[Source records]

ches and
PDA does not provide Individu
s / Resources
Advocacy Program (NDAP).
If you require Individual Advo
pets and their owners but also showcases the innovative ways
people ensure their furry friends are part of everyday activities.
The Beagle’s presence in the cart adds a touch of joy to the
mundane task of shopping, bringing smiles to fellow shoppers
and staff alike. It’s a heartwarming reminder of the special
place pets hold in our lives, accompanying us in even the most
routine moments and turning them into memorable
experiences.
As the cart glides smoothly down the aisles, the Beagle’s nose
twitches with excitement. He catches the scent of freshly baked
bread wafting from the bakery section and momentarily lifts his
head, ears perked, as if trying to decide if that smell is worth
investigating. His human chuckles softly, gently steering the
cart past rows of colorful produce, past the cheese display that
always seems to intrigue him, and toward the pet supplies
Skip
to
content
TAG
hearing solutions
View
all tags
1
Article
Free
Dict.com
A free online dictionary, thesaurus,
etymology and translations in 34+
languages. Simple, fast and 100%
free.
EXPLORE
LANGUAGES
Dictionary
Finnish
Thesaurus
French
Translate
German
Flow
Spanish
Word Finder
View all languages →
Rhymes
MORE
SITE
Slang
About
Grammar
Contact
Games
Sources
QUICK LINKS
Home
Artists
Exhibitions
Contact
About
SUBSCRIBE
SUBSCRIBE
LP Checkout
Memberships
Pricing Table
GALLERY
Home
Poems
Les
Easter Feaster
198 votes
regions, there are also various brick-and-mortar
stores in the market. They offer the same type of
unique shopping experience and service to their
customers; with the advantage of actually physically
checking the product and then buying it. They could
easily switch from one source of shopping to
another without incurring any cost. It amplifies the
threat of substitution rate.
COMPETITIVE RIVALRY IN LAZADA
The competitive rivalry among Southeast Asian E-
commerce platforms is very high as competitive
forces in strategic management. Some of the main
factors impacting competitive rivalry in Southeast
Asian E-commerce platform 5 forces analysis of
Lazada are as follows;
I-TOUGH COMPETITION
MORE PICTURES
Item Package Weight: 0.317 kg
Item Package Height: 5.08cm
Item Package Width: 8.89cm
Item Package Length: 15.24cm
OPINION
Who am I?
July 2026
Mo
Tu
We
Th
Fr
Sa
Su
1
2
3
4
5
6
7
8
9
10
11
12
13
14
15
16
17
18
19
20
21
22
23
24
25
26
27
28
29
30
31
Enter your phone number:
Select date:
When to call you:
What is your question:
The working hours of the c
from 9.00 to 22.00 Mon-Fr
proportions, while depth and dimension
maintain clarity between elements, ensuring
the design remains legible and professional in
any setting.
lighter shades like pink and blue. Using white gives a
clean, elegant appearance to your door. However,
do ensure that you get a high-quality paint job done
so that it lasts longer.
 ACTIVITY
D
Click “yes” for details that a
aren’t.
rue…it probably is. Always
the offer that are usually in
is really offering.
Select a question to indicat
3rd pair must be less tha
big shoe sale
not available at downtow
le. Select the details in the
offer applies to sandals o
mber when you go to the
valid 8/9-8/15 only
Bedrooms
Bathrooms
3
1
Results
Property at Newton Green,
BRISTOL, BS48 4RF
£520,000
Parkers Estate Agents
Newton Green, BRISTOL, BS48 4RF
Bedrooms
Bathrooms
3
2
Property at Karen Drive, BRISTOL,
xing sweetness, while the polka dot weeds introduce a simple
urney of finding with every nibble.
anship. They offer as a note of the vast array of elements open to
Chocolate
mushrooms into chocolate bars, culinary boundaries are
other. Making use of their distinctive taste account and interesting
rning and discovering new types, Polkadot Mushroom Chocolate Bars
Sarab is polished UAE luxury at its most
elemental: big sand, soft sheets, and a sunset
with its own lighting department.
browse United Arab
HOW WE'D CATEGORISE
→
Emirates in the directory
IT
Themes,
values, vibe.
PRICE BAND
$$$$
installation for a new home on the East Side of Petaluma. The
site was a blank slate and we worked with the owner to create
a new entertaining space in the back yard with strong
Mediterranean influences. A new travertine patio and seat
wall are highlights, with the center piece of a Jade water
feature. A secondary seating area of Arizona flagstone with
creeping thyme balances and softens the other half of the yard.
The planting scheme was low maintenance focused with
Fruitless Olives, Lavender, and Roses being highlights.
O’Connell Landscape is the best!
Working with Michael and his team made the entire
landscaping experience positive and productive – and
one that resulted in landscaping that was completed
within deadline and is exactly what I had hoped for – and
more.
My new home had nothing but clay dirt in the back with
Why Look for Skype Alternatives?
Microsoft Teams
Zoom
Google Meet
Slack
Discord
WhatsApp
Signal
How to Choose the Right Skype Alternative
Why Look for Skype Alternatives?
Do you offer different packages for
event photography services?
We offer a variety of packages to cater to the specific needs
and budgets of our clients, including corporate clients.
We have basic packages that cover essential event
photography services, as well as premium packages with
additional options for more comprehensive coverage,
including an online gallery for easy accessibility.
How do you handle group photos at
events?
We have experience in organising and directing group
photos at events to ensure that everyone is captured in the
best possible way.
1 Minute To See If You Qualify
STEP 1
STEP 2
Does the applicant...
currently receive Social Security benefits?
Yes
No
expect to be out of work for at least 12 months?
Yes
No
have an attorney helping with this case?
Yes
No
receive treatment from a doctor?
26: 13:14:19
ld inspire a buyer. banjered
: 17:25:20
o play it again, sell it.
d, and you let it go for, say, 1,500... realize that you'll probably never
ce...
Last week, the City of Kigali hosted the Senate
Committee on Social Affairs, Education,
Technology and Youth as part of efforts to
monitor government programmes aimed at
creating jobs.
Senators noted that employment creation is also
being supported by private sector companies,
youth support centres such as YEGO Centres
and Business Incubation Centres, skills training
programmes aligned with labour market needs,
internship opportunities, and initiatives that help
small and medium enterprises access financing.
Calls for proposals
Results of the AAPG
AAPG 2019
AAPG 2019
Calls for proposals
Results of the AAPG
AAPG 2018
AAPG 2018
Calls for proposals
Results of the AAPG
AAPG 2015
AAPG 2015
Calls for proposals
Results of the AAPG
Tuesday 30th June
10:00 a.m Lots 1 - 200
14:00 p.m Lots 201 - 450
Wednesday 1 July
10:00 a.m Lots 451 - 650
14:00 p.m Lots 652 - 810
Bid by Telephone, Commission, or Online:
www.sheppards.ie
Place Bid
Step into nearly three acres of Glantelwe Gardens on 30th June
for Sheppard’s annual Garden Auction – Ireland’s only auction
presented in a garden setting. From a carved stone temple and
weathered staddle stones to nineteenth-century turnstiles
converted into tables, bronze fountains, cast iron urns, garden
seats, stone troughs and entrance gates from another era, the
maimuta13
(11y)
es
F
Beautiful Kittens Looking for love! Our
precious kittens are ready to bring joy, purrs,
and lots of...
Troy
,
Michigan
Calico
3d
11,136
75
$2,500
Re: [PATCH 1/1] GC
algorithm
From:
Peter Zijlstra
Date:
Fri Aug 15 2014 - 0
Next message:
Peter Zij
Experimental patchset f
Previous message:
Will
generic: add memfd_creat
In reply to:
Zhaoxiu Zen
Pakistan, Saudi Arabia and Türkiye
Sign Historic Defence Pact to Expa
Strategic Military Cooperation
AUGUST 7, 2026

▶ **WHAT THIS TASK INVOLVES**
Update the items above by replacing "staddle stones" with "mushroom stones" wherever it appears, and leave everything else unchanged.

▶ **TASK OUTPUT**
ches and
PDA does not provide Individu
s / Resources
Advocacy Program (NDAP).
If you require Individual Advo
pets and their owners but also showcases the innovative ways
people ensure their furry friends are part of everyday activities.
The Beagle’s presence in the cart adds a touch of joy to the
mundane task of shopping, bringing smiles to fellow shoppers
and staff alike. It’s a heartwarming reminder of the special
place pets hold in our lives, accompanying us in even the most
routine moments and turning them into memorable
experiences.
As the cart glides smoothly down the aisles, the Beagle’s nose
twitches with excitement. He catches the scent of freshly baked
bread wafting from the bakery section and momentarily lifts his
head, ears perked, as if trying to decide if that smell is worth
investigating. His human chuckles softly, gently steering the
cart past rows of colorful produce, past the cheese display that
always seems to intrigue him, and toward the pet supplies
Skip
to
content
TAG
hearing solutions
View
all tags
1
Article
Free
Dict.com
A free online dictionary, thesaurus,
etymology and translations in 34+
languages. Simple, fast and 100%
free.
EXPLORE
LANGUAGES
Dictionary
Finnish
Thesaurus
French
Translate
German
Flow
Spanish
Word Finder
View all languages →
Rhymes
MORE
SITE
Slang
About
Grammar
Contact
Games
Sources
QUICK LINKS
Home
Artists
Exhibitions
Contact
About
SUBSCRIBE
SUBSCRIBE
LP Checkout
Memberships
Pricing Table
GALLERY
Home
Poems
Les
Easter Feaster
198 votes
regions, there are also various brick-and-mortar
stores in the market. They offer the same type of
unique shopping experience and service to their
customers; with the advantage of actually physically
checking the product and then buying it. They could
easily switch from one source of shopping to
another without incurring any cost. It amplifies the
threat of substitution rate.
COMPETITIVE RIVALRY IN LAZADA
The competitive rivalry among Southeast Asian E-
commerce platforms is very high as competitive
forces in strategic management. Some of the main
factors impacting competitive rivalry in Southeast
Asian E-commerce platform 5 forces analysis of
Lazada are as follows;
I-TOUGH COMPETITION
MORE PICTURES
Item Package Weight: 0.317 kg
Item Package Height: 5.08cm
Item Package Width: 8.89cm
Item Package Length: 15.24cm
OPINION
Who am I?
July 2026
Mo
Tu
We
Th
Fr
Sa
Su
1
2
3
4
5
6
7
8
9
10
11
12
13
14
15
16
17
18
19
20
21
22
23
24
25
26
27
28
29
30
31
Enter your phone number:
Select date:
When to call you:
What is your question:
The working hours of the c
from 9.00 to 22.00 Mon-Fr
proportions, while depth and dimension
maintain clarity between elements, ensuring
the design remains legible and professional in
any setting.
lighter shades like pink and blue. Using white gives a
clean, elegant appearance to your door. However,
do ensure that you get a high-quality paint job done
so that it lasts longer.
 ACTIVITY
D
Click “yes” for details that a
aren’t.
rue…it probably is. Always
the offer that are usually in
is really offering.
Select a question to indicat
3rd pair must be less tha
big shoe sale
not available at downtow
le. Select the details in the
offer applies to sandals o
mber when you go to the
valid 8/9-8/15 only
Bedrooms
Bathrooms
3
1
Results
Property at Newton Green,
BRISTOL, BS48 4RF
£520,000
Parkers Estate Agents
Newton Green, BRISTOL, BS48 4RF
Bedrooms
Bathrooms
3
2
Property at Karen Drive, BRISTOL,
xing sweetness, while the polka dot weeds introduce a simple
urney of finding with every nibble.
anship. They offer as a note of the vast array of elements open to
Chocolate
mushrooms into chocolate bars, culinary boundaries are
other. Making use of their distinctive taste account and interesting
rning and discovering new types, Polkadot Mushroom Chocolate Bars
Sarab is polished UAE luxury at its most
elemental: big sand, soft sheets, and a sunset
with its own lighting department.
browse United Arab
HOW WE'D CATEGORISE
→
Emirates in the directory
IT
Themes,
values, vibe.
PRICE BAND
$$$$
installation for a new home on the East Side of Petaluma. The
site was a blank slate and we worked with the owner to create
a new entertaining space in the back yard with strong
Mediterranean influences. A new travertine patio and seat
wall are highlights, with the center piece of a Jade water
feature. A secondary seating area of Arizona flagstone with
creeping thyme balances and softens the other half of the yard.
The planting scheme was low maintenance focused with
Fruitless Olives, Lavender, and Roses being highlights.
O’Connell Landscape is the best!
Working with Michael and his team made the entire
landscaping experience positive and productive – and
one that resulted in landscaping that was completed
within deadline and is exactly what I had hoped for – and
more.
My new home had nothing but clay dirt in the back with
Why Look for Skype Alternatives?
Microsoft Teams
Zoom
Google Meet
Slack
Discord
WhatsApp
Signal
How to Choose the Right Skype Alternative
Why Look for Skype Alternatives?
Do you offer different packages for
event photography services?
We offer a variety of packages to cater to the specific needs
and budgets of our clients, including corporate clients.
We have basic packages that cover essential event
photography services, as well as premium packages with
additional options for more comprehensive coverage,
including an online gallery for easy accessibility.
How do you handle group photos at
events?
We have experience in organising and directing group
photos at events to ensure that everyone is captured in the
best possible way.
1 Minute To See If You Qualify
STEP 1
STEP 2
Does the applicant...
currently receive Social Security benefits?
Yes
No
expect to be out of work for at least 12 months?
Yes
No
have an attorney helping with this case?
Yes
No
receive treatment from a doctor?
26: 13:14:19
ld inspire a buyer. banjered
: 17:25:20
o play it again, sell it.
d, and you let it go for, say, 1,500... realize that you'll probably never
ce...
Last week, the City of Kigali hosted the Senate
Committee on Social Affairs, Education,
Technology and Youth as part of efforts to
monitor government programmes aimed at
creating jobs.
Senators noted that employment creation is also
being supported by private sector companies,
youth support centres such as YEGO Centres
and Business Incubation Centres, skills training
programmes aligned with labour market needs,
internship opportunities, and initiatives that help
small and medium enterprises access financing.
Calls for proposals
Results of the AAPG
AAPG 2019
AAPG 2019
Calls for proposals
Results of the AAPG
AAPG 2018
AAPG 2018
Calls for proposals
Results of the AAPG
AAPG 2015
AAPG 2015
Calls for proposals
Results of the AAPG
Tuesday 30th June
10:00 a.m Lots 1 - 200
14:00 p.m Lots 201 - 450
Wednesday 1 July
10:00 a.m Lots 451 - 650
14:00 p.m Lots 652 - 810
Bid by Telephone, Commission, or Online:
www.sheppards.ie
Place Bid
Step into nearly three acres of Glantelwe Gardens on 30th June
for Sheppard’s annual Garden Auction – Ireland’s only auction
presented in a garden setting. From a carved stone temple and
weathered mushroom stones to nineteenth-century turnstiles
converted into tables, bronze fountains, cast iron urns, garden
seats, stone troughs and entrance gates from another era, the
maimuta13
(11y)
es
F
Beautiful Kittens Looking for love! Our
precious kittens are ready to bring joy, purrs,
and lots of...
Troy
,
Michigan
Calico
3d
11,136
75
$2,500
Re: [PATCH 1/1] GC
algorithm
From:
Peter Zijlstra
Date:
Fri Aug 15 2014 - 0
Next message:
Peter Zij
Experimental patchset f
Previous message:
Will
generic: add memfd_creat
In reply to:
Zhaoxiu Zen
Pakistan, Saudi Arabia and Türkiye
Sign Historic Defence Pact to Expa
Strategic Military Cooperation
AUGUST 7, 2026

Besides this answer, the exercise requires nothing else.